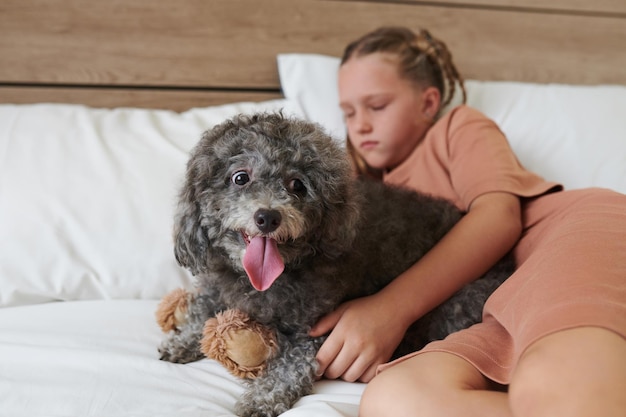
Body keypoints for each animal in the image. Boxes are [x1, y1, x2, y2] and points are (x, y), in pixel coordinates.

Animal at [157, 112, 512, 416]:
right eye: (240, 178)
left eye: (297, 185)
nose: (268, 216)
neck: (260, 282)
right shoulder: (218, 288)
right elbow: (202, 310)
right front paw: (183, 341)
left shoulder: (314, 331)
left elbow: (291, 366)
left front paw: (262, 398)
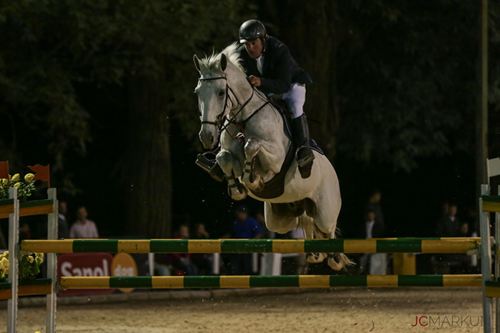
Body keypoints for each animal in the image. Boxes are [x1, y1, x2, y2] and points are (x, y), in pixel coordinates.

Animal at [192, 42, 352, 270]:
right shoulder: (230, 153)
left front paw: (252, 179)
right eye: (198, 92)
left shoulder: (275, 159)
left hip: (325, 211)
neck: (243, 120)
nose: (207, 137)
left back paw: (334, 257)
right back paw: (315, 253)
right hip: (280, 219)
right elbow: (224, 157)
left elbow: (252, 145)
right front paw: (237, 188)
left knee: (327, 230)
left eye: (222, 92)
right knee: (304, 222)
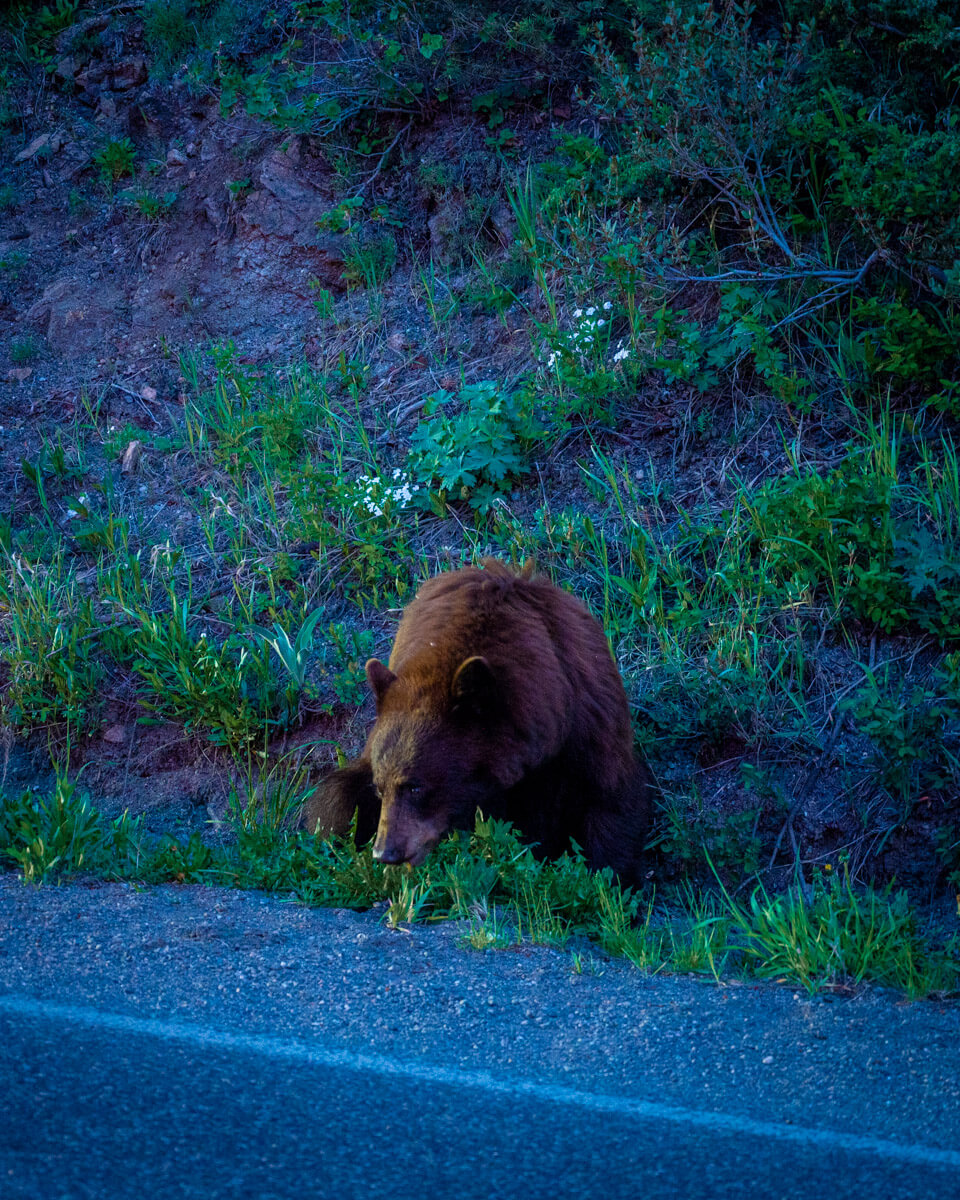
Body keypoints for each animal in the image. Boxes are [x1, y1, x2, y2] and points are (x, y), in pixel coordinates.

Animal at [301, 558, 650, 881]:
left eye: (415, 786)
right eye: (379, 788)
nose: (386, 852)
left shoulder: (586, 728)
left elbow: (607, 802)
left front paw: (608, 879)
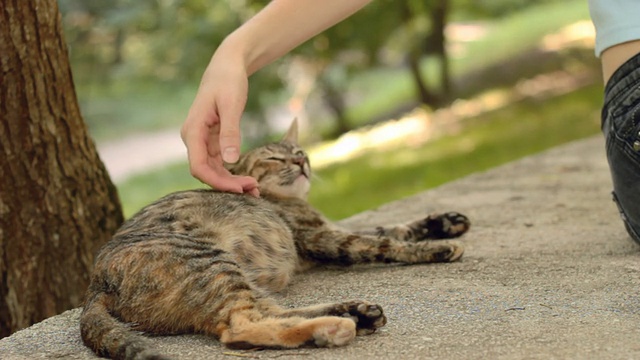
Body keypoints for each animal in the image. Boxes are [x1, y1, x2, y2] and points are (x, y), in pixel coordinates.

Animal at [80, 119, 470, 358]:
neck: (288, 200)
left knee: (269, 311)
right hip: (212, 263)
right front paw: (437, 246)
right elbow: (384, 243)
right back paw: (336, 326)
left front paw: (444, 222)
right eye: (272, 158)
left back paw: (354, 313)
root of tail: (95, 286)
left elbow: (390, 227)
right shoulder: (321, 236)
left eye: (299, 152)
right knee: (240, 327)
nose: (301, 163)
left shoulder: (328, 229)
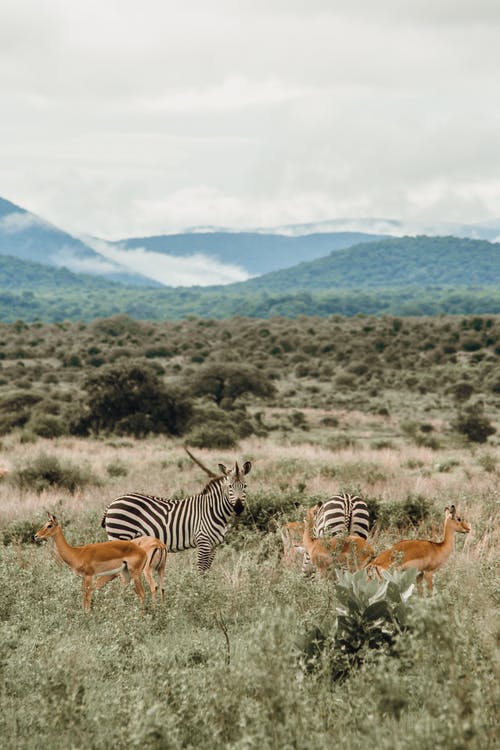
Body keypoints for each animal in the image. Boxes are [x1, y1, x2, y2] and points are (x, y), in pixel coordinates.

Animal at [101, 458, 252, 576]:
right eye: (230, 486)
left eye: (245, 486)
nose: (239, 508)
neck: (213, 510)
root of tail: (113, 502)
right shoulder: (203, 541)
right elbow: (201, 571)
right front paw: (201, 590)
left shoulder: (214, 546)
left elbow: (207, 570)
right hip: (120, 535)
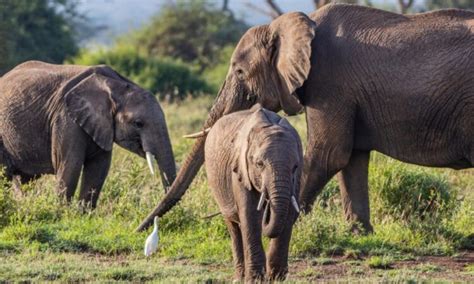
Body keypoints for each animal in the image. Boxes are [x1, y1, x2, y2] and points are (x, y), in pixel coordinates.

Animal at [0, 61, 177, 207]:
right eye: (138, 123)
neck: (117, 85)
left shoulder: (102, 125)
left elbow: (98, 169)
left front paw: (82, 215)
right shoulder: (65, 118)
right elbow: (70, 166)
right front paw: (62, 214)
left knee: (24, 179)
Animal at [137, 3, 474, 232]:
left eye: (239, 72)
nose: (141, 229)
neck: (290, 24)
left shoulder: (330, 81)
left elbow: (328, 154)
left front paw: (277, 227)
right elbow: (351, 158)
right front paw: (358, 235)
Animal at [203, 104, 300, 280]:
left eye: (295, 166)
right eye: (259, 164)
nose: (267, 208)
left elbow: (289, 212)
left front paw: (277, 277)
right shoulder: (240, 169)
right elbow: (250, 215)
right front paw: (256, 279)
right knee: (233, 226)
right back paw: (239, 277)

+ + + +

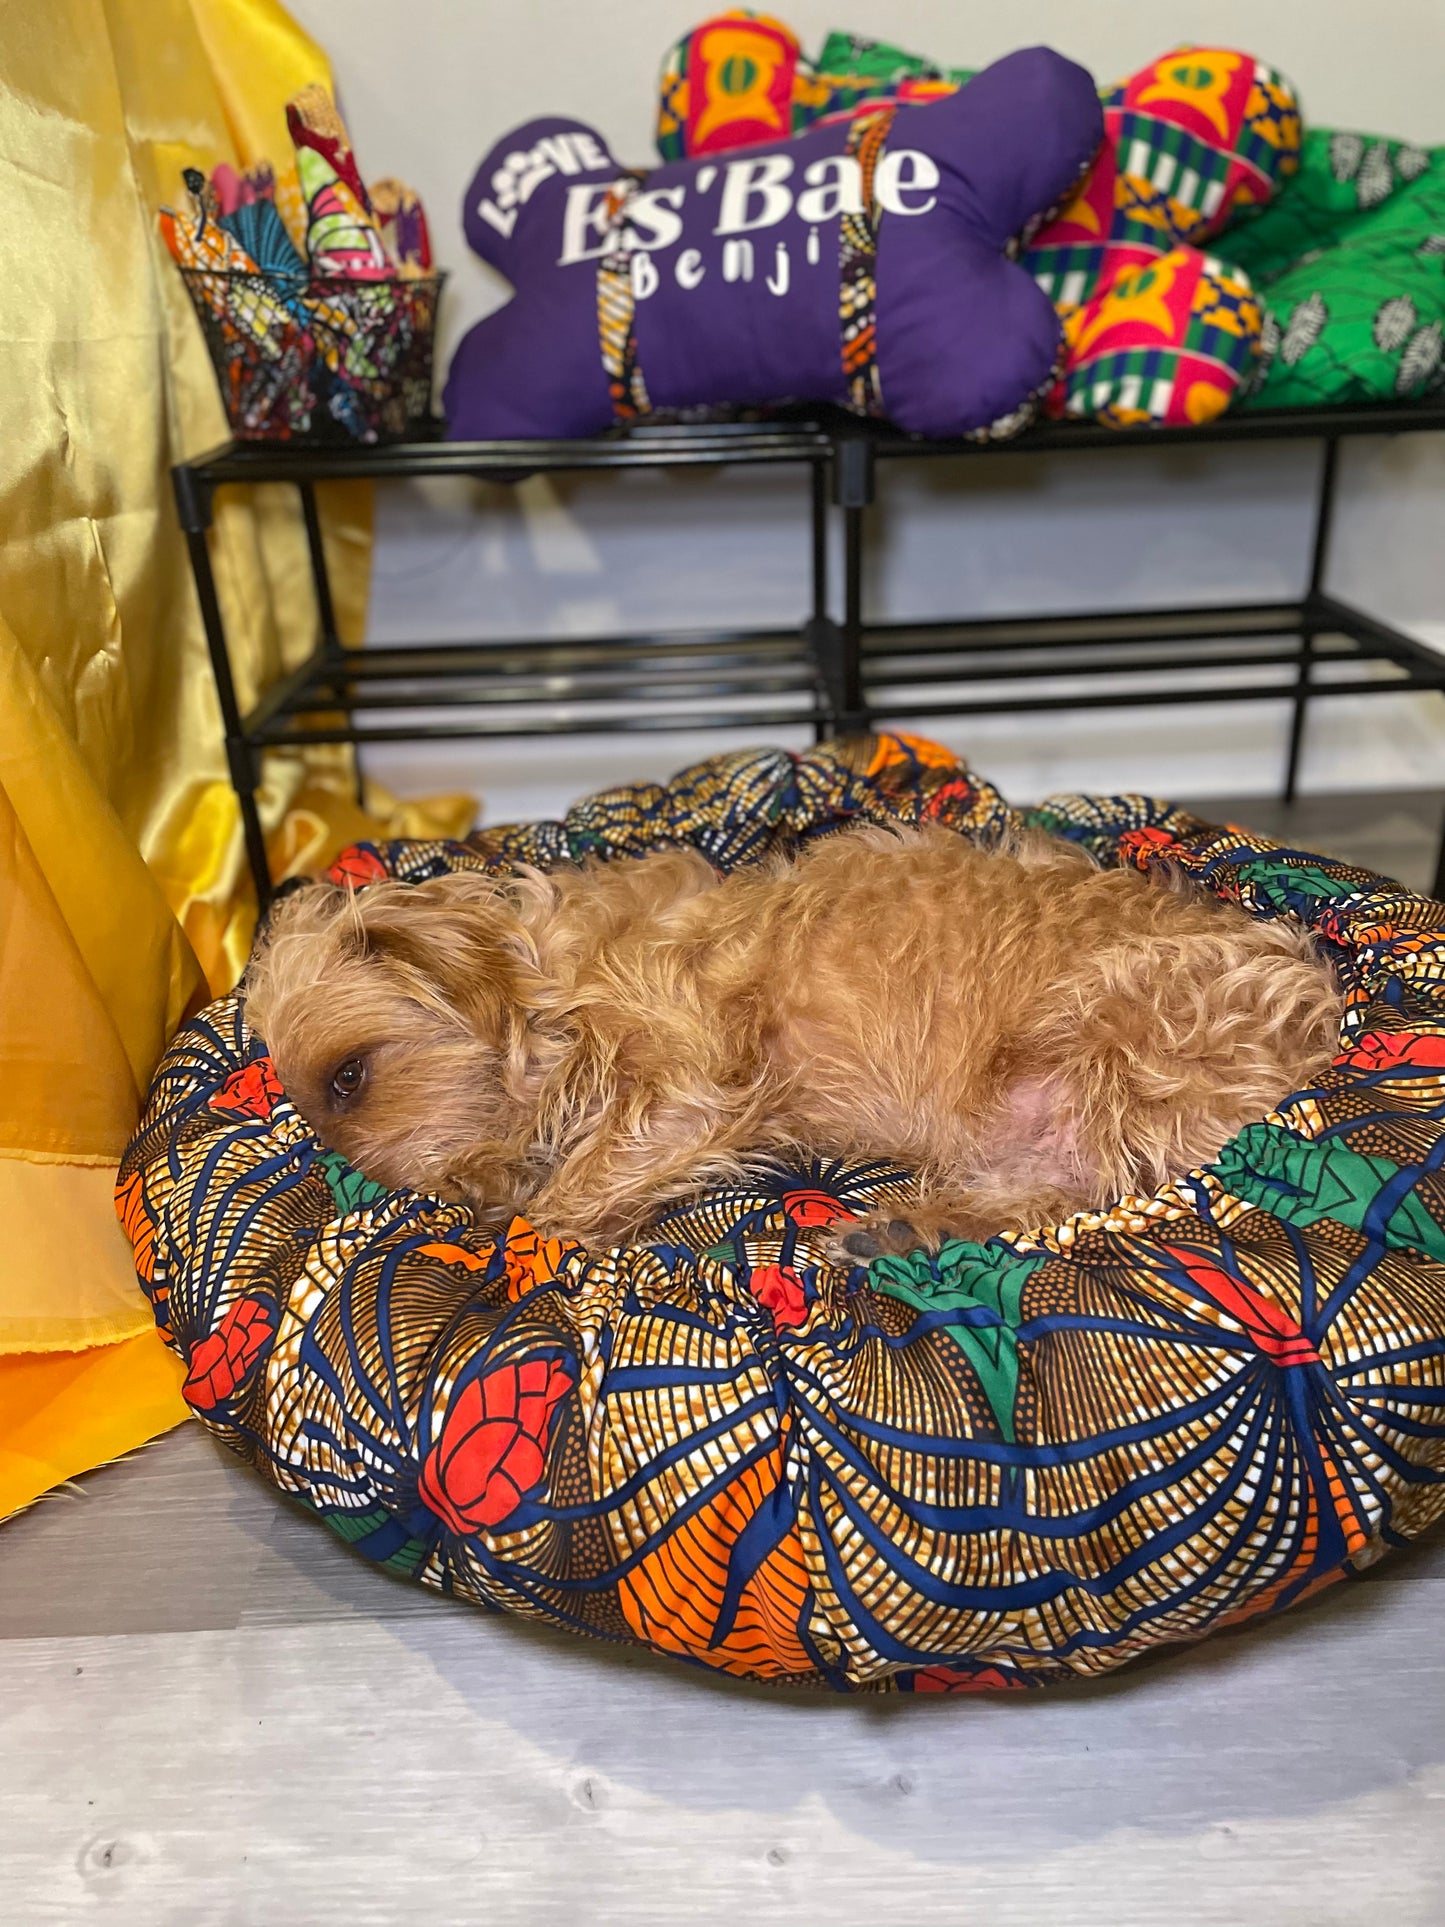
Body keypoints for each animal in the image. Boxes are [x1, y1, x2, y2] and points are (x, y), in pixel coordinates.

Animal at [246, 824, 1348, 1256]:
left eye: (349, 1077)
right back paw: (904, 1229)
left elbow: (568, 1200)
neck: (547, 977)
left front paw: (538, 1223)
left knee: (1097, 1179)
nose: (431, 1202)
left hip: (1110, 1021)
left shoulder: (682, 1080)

+ + + +

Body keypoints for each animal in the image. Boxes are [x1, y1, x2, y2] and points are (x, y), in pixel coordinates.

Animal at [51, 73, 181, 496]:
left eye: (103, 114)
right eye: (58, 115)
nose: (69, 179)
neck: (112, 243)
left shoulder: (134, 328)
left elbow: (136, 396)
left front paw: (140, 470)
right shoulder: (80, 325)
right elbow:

+ + + +

◆ About this exercise: Given the records above, return the lines starting at the one that holds "left shoulder: (275, 159)" and ending at the one that holds "right shoulder: (240, 169)", exactly, and nothing besides; leave every picture out.

◆ Written answer:
left shoulder: (275, 159)
left hip: (325, 211)
neck: (243, 120)
nose: (207, 137)
left back paw: (334, 257)
right back paw: (315, 253)
right hip: (280, 219)
right elbow: (224, 157)
left elbow: (252, 145)
right front paw: (237, 188)
left knee: (327, 230)
left eye: (222, 92)
right knee: (304, 222)
Body keypoints for each animal in the image. Boxes are [x1, y1, x2, y2] and points are (x, y), in pixel coordinates.

Animal at [301, 558, 650, 881]:
left eye: (415, 786)
right eye: (379, 788)
nose: (386, 852)
left shoulder: (586, 728)
left elbow: (607, 802)
left front paw: (608, 879)
Body keypoints for each animal in the image. Boxes are [x1, y1, x2, y2] and points are (x, y), in pixel coordinates.

Animal at [80, 119, 470, 358]:
neck: (288, 200)
left knee: (269, 311)
right hip: (212, 263)
right front paw: (437, 246)
right elbow: (384, 243)
right back paw: (336, 326)
left front paw: (444, 222)
right eye: (272, 158)
left back paw: (354, 313)
root of tail: (95, 286)
left elbow: (390, 227)
right shoulder: (321, 236)
left eye: (299, 152)
right knee: (240, 327)
nose: (301, 163)
left shoulder: (328, 229)
Body keypoints for each animal in the image. Boxes are [x1, y1, x2, y2] and points are (x, y), in pixel coordinates.

Animal at [101, 458, 252, 576]:
right eye: (230, 486)
left eye: (245, 486)
nose: (239, 508)
neck: (213, 510)
root of tail: (113, 502)
right shoulder: (203, 541)
right elbow: (201, 571)
right front paw: (201, 590)
left shoulder: (214, 546)
left elbow: (207, 570)
right hip: (120, 535)
Body keypoints for each animal in the image. Boxes are [x1, y1, x2, y2] and points are (x, y), in pixel coordinates.

Animal at [0, 61, 177, 207]:
right eye: (138, 123)
neck: (117, 85)
left shoulder: (102, 125)
left elbow: (98, 169)
left front paw: (82, 215)
right shoulder: (65, 118)
right elbow: (70, 166)
right front paw: (62, 214)
left knee: (24, 179)
Animal at [137, 3, 474, 232]:
left eye: (239, 72)
nose: (141, 229)
neck: (290, 24)
left shoulder: (330, 81)
left elbow: (328, 154)
left front paw: (277, 227)
right elbow: (351, 158)
right front paw: (358, 235)
Animal at [203, 104, 300, 280]:
left eye: (295, 166)
right eye: (259, 164)
nose: (267, 208)
left elbow: (289, 212)
left front paw: (277, 277)
right shoulder: (240, 169)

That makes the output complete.